Scottish Coast • Day 4 • Cockburnspath to Dunbar

Cockburnspath to Dunbar
Saturday 4 September 2021
19km • 4h 30m (including breaks)
lowest: -2m • highest: 85m • total ascent 492m

See the recorded route on OS Maps

On this day, I was low-level hungover and it was very wet when I expected it not to be. (Erm. Have I forgotten where I live?) But I managed to get up and get a bus to the start when I said I would, and I liked this section anyway. Sometimes a walk in slightly angsty looking weather is what a mild hangover calls for. And I had coffee, so, everything was fine.

The walk started with a very green, woodsy bit to get around over the river and back out to the coast, then along some farm cliffs to the beach leading up to Torness power station. You’d think walking around a massive nuclear power plant might not be pleasant in comparison to previous, less industrial scenes, but it’s so strange and moody, and the weather was perfect for it. I loved it.

This was the second time I took the gamble of not bringing my waterproof trousers and I can tell you it will also be the last. I will carry the weight even if the blazing sunshine looks like it will not quit, because being soggy from the waist down is really not a way to live. That whole ‘no bad weather just the wrong clothes’ thing is usually true.

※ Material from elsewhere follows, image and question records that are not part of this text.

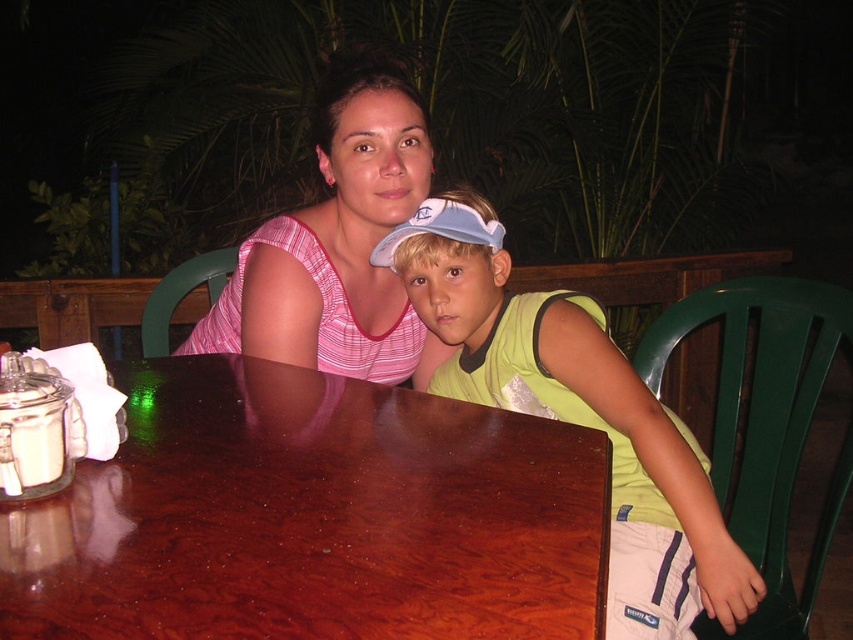
You are a delivery person who needs to place a small package on the mahogany wood table at center. The package requires 12 inches of space. Considering the green fabric shirt at center is currently occupying space near the table, will there be enough space to place the package?

The mahogany wood table at center and green fabric shirt at center are 13.20 inches apart. Since the required space is 12 inches, there is enough space to place the package as the distance between them is sufficient.

Consider the image. You are a waiter at a restaurant and need to place a 40 cm wide dessert plate on the mahogany wood table at center. Can you fit it without overlapping the pink striped tank top at center?

The mahogany wood table at center is 39.92 centimeters away from the pink striped tank top at center. Since the distance is less than 40 cm, placing a 40 cm wide dessert plate might cause it to overlap the pink striped tank top at center. Therefore, it may not fit without overlapping.

You are a photographer trying to capture a clear shot of the mahogany wood table at center and the pink striped tank top at center. Since you want both subjects in focus, which one should you adjust your camera focus on first to ensure both are sharp?

The mahogany wood table at center is closer to the viewer than the pink striped tank top at center. To ensure both are in focus, you should focus on the pink striped tank top at center first, as it is farther away, allowing the depth of field to cover the closer table.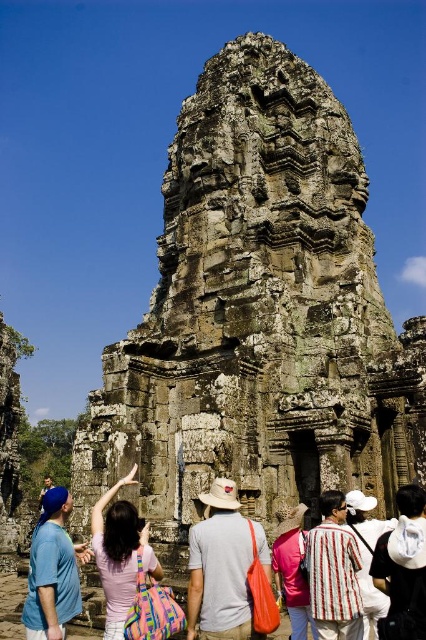
Can you confirm if gray fabric hat at center is shorter than pink fabric bag at center?

Correct, gray fabric hat at center is not as tall as pink fabric bag at center.

Does point (238, 605) lie in front of point (144, 554)?

Yes, it is in front of point (144, 554).

Between point (213, 616) and point (118, 605), which one is positioned behind?

The point (118, 605) is behind.

Image resolution: width=426 pixels, height=640 pixels. I want to click on gray fabric hat at center, so click(222, 566).

Can you confirm if striped fabric shirt at center is positioned to the left of white striped shirt at center?

Yes, striped fabric shirt at center is to the left of white striped shirt at center.

Between point (324, 566) and point (367, 573), which one is positioned in front?

Point (324, 566) is in front.

Locate an element on the screen. The width and height of the screenshot is (426, 640). striped fabric shirt at center is located at coordinates (333, 572).

Is white cotton backpack at center closer to the viewer compared to blue denim jeans at lower left?

That is True.

Does point (397, 502) come closer to viewer compared to point (51, 481)?

Yes, it is.

This screenshot has width=426, height=640. In order to click on white cotton backpack at center in this screenshot , I will do `click(402, 568)`.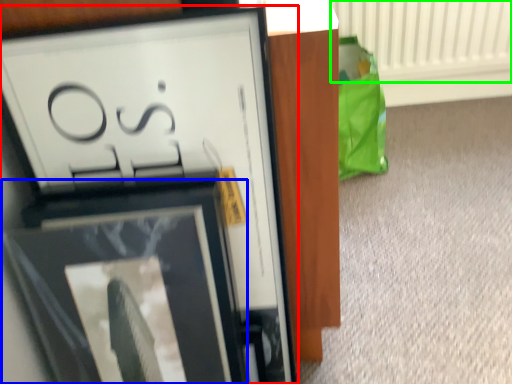
Question: Which is farther away from picture frame (highlighted by a red box)? picture frame (highlighted by a blue box) or radiator (highlighted by a green box)?

Choices:
 (A) picture frame
 (B) radiator

Answer: (B)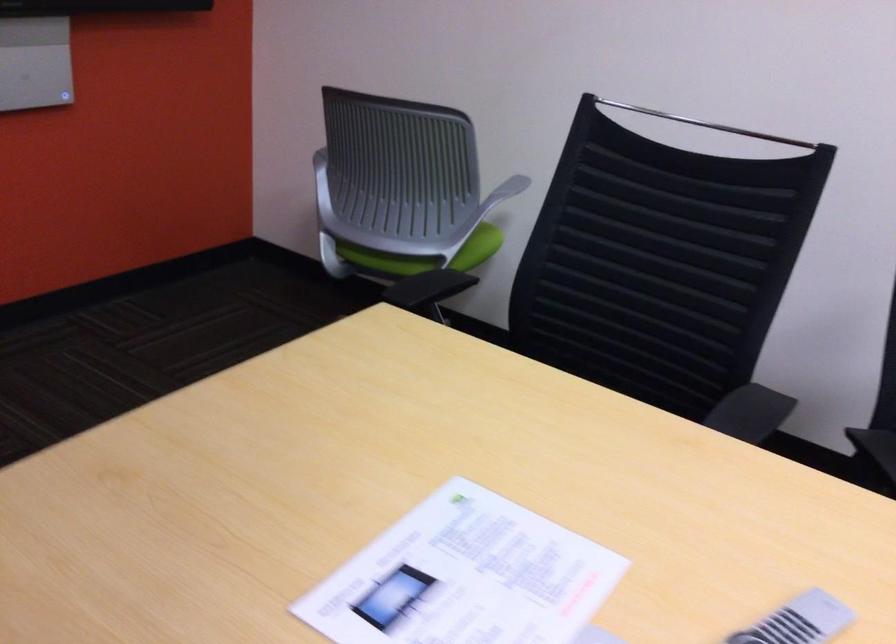
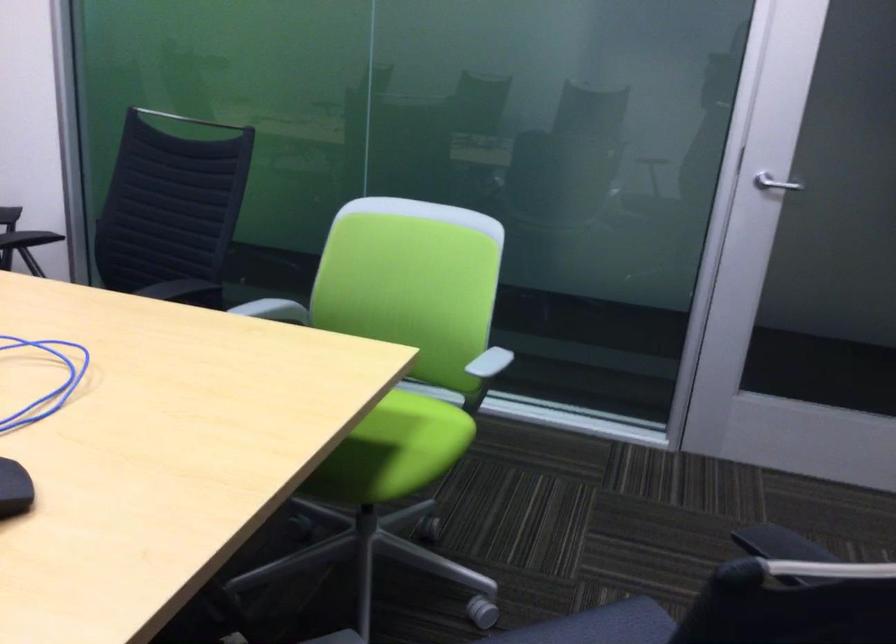
What movement of the cameraman would produce the second image?

The cameraman moved toward right, backward.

Thankfully the sun did come out eventually. I had nearly given in to the idea that I would have to sit in the rain and eat my sandwich. But as I got up to the Barns Ness lighthouse, the rain stopped spraying me from all directions and I perched on my sitting pad – which is like carrying a square of underfloor heating with you, and possibly the best bit of luxury gear I have (an amazing gift from Holly) – and ate in the dry air on my dry seat.

My trousers dried relatively quickly. My socks, however, did not follow. This is the problem with waterproof shoes. If the water gets in, it is not getting out. When I finished the walk my feet looked like they’d been soaking in a bath for days. But from this point on, aside from my feet, it was a drier walk.

And now lets talk about the ever-present coastal golf courses again. Because cows are scary in an I-can-see-the-giant-and-potentially-terrifyingly-cranky-animal-so-at-least-I-know-it’s-coming sort of way. But golf courses mean a ball could smack you in the head from any direction at any time and you probably won’t see it because it’s a golf ball coming from a sky that, on many occasions, is roughly the same colour as itself.

Walkers are meant to let golfers play through in front of them, but this is basically impossible when the course is busy. And there are people playing in all directions, so you basically end up looking all directions all the time and trying to hear if anyone shouted a warning over the wind. I guess the golfers have to do this too, but it’s quite nerve-wracking. And too bad because the little beaches running alongside the course on the way into Dunbar here were pretty nice. But I wasn’t paying attention to them. I was busy making sure I didn’t get picked off.

Once I managed that, I stuck to the beaches as long as possible until I was pretty much in the centre of Dunbar. There was a music festival going on, and Neil, who I used to work with, told me to stop by the gig he was stewarding to say hello. It’s always very nice to see a friendly face at the end of a walk. And it’s too bad I didn’t arrive earlier and bring some friends, because the band playing at the Battery was called Cow Cow Boogie, and they were absolutely danceable. It was really lovely to see some live music again for the first time in ages though, even if it was just a song or two. Thanks Neil!

Afterwards I took my soggy feet to Haddington where Valerie, who’d been doing a different walk, was stopping for tea at George and Migle’s. We sat in front of their new woodburner and ate a mound of Indian takeaway before heading back to Edinburgh. A very elaborate and extensive hangover cure of a day. I highly recommend it.